The bill comes about after it emerged last year that five booksellers from the SAR
were either arrested in China or taken into the mainland by Chinese authorities. One bookseller was abducted in Thailand and another from the SAR itself.
One is a Swedish citizen, and another holds British passport.
Its legal independence was again rocked in recent weeks when the High Court chose to uphold a Beijing-issued ruling barring two elected lawmakers from taking office after they pointedly refused to swear an oath of allegiance to China. The two will appeal
Punitive measures proposed
The proposed legislation would allow the US to freeze assets and bar entry to people deemed responsible for "the surveillance, abduction, detention, or forced confessions of certain booksellers and journalists in Hong Kong, and other actions suppressing basic freedoms."
It would also ensure that those with criminal records resulting from pro-democracy activities, and would reinstate a requirement for an annual State Department report on the region.
Political analysts in Hong Kong welcomed the bill.
"At this stage we are not sure it will be passed but good sign that prominent members of congress are paying attention to freedom of expression" in Hong Kong, said Willy Lam, adjunct professor at the Centre for China Studies, Chinese University of Hong Kong.
"There are fears that after (President-elect Donald) Trump becomes President he might not be as concerned about China's human rights, as reports suggest that he wants to focus on the US," Lam told CNN.
"(Trump) has spoken out about China's (economic) behavior -- for example, currency manipulation -- but hasn't spoken out on China's human rights violations."
The same -- but different
Hong Kong's de facto constitution, the Basic Law, guarantees freedoms unknown in mainland China.
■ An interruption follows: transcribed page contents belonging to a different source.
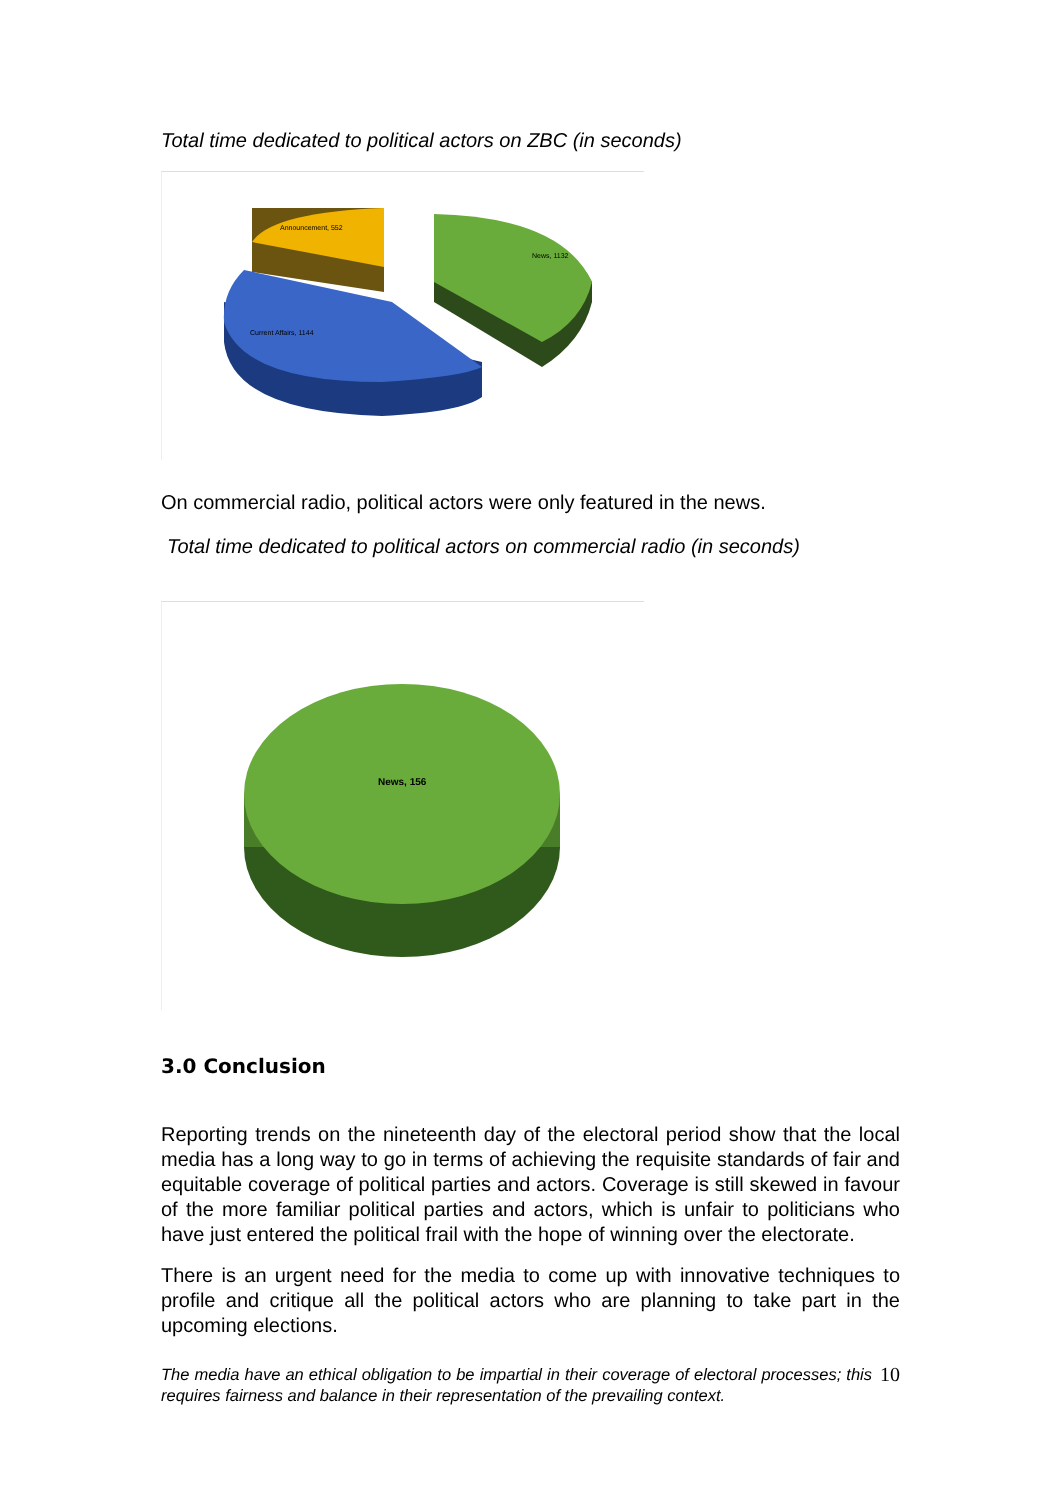Total time dedicated to political actors on ZBC (in seconds)
News, 1132
Announcement, 552
Current Affairs, 1144
On commercial radio, political actors were only featured in the news.
Total time dedicated to political actors on commercial radio (in seconds)
News, 156
3.0 Conclusion
Reporting trends on the nineteenth day of the electoral period show that the local media has a long way to go in terms of achieving the requisite standards of fair and equitable coverage of political parties and actors. Coverage is still skewed in favour of the more familiar political parties and actors, which is unfair to politicians who have just entered the political frail with the hope of winning over the electorate.
There is an urgent need for the media to come up with innovative techniques to profile and critique all the political actors who are planning to take part in the upcoming elections.
The media have an ethical obligation to be impartial in their coverage of electoral processes; this requires fairness and balance in their representation of the prevailing context.
10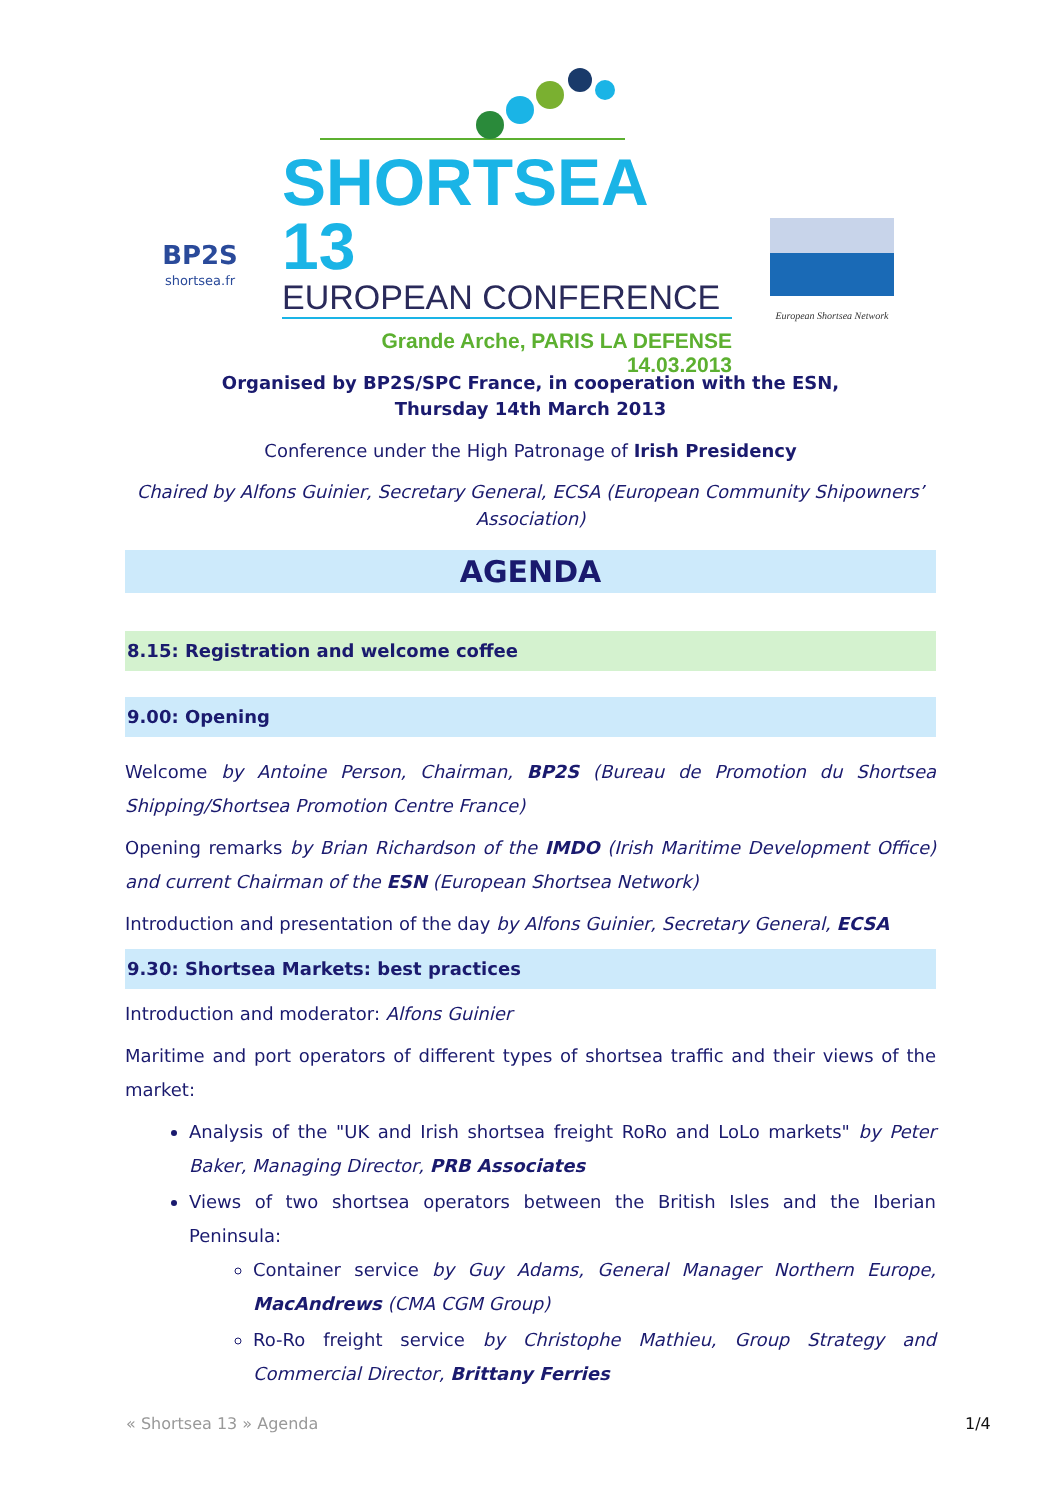BP2S
shortsea.fr
SHORTSEA 13
EUROPEAN CONFERENCE
Grande Arche, PARIS LA DEFENSE
14.03.2013
European Shortsea Network
Organised by BP2S/SPC France, in cooperation with the ESN,
Thursday 14th March 2013
Conference under the High Patronage of Irish Presidency
Chaired by Alfons Guinier, Secretary General, ECSA (European Community Shipowners’ Association)
AGENDA
8.15: Registration and welcome coffee
9.00: Opening
Welcome by Antoine Person, Chairman, BP2S (Bureau de Promotion du Shortsea Shipping/Shortsea Promotion Centre France)
Opening remarks by Brian Richardson of the IMDO (Irish Maritime Development Office) and current Chairman of the ESN (European Shortsea Network)
Introduction and presentation of the day by Alfons Guinier, Secretary General, ECSA
9.30: Shortsea Markets: best practices
Introduction and moderator: Alfons Guinier
Maritime and port operators of different types of shortsea traffic and their views of the market:
Analysis of the "UK and Irish shortsea freight RoRo and LoLo markets" by Peter Baker, Managing Director, PRB Associates
Views of two shortsea operators between the British Isles and the Iberian Peninsula:
Container service by Guy Adams, General Manager Northern Europe, MacAndrews (CMA CGM Group)
Ro-Ro freight service by Christophe Mathieu, Group Strategy and Commercial Director, Brittany Ferries
« Shortsea 13 » Agenda 1/4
It also prevents mainland officials from operating in the territory, which reverted from British rule to China in 1997. Under the Basic Law, Hong Kong's autonomy -- an arrangement known as "one country, two systems" -- is guaranteed for 50 years.
Hong Kong's legal separation from Beijing is a key factor for the city's economic well-being, with the rule of law which is enshrined in the document and its independent judiciary important considerations for the many multinational companies which operate out of Hong Kong.
"in recent years, Beijing has consistently undermined the 'one country, two systems' principle and infringed on the democratic freedoms the residents of Hong Kong are supposed to be guaranteed," Rubio's statement reads.
"This was on stark display over the last year with the abduction of the Hong Kong booksellers, the required loyalty oaths in the lead-up to the September LegCo elections, and last week with Beijing's unprecedented intervention in Hong Kong's legal system to block two democratically elected politicians from assuming office.
'Assault on democracy'
"China's assault on democratic institutions and human rights is of central importance to the people of Hong Kong and to its status as a free market, economic powerhouse and hub for international trade and investment."
His co-sponsor, Cotton, added that the bill would bring Hong Kong's political status was brought to the fore of the international community's attention.
"The United States must lead the world in ensuring that the Chinese government ceases any repressive acts in Hong Kong and abides by its three-decade-old international commitment to respect the autonomy of Hong Kong," he said.